On the "newer" guns with the spring loaded plunger in the yoke screw, minimize the yoke endshake first with the yoke screw removed. There are shims for this.

Now you can set the cylinder endshake. I like squaring up the end of the yoke and using shims rather than stretching the yoke. I do it even on new guns as the shim(s) make for a better bearing surface and the gun will stay in spec longer.

.001" endshake is fine on .44 or .357 mags firing magnum ammo, they'll stay in spec better, but will make the gun a bit fussy. If you can feel any endshake you have at least .002" endshake.

I set my .38 special and .45 acp revolvers up with .002" to .003" endshake. When they "grow" to .004"+ I add a shim. It's a matter of practicality.

617s etc get set up with .001" endshake to help me get a light DA pull with good ignition (rimfires are the most difficult) and I deal with checking for crud under the "star" regularly.

YMMV
 
I definitely agree using the shims is an improved bearing surface. They are much harder and slicker than the steel end of the tube and will wear much slower. The crane tube end will wear a groove into the cylinder over time and it seems to happen faster with stainless guns (I assume the steel is not as hard). Anyway, installing washers slows the rate that it loosens up.

"If you can feel any endshake you have at least .002" endshake."

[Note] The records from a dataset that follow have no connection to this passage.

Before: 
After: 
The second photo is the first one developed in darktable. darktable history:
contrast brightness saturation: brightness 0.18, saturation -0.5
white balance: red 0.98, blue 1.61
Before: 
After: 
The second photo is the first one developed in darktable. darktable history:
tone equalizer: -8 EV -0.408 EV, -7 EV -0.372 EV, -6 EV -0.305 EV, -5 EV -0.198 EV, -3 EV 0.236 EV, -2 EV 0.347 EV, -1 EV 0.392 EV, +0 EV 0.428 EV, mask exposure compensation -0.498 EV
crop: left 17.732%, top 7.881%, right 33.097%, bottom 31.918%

Maybe, but I have seen it on guns that measured .001 so I think it is detectable. The point I was making is I never see end shake on new guns. I see MANY other defects on new guns but it appears that SW does set the end shake correctly. The cranes I have seen on new guns show what appears to be swage marks on the end of the tube. I suspect they cut the tubes a shade short and assemble, measure end shake, then swage whatever distance is needed so that it is "dead on" with one operation rather than multiple trim and checks. Anyway, whatever they are using I am not seeing loose cylinders on new guns here.

As for cylinders binding, never had one but then I don't shoot my guns until they are so hot they glow in the dark. The guns I have seen that bind usually have an accumulation or dirt, crud and carbon under the head of the extractor star causing it.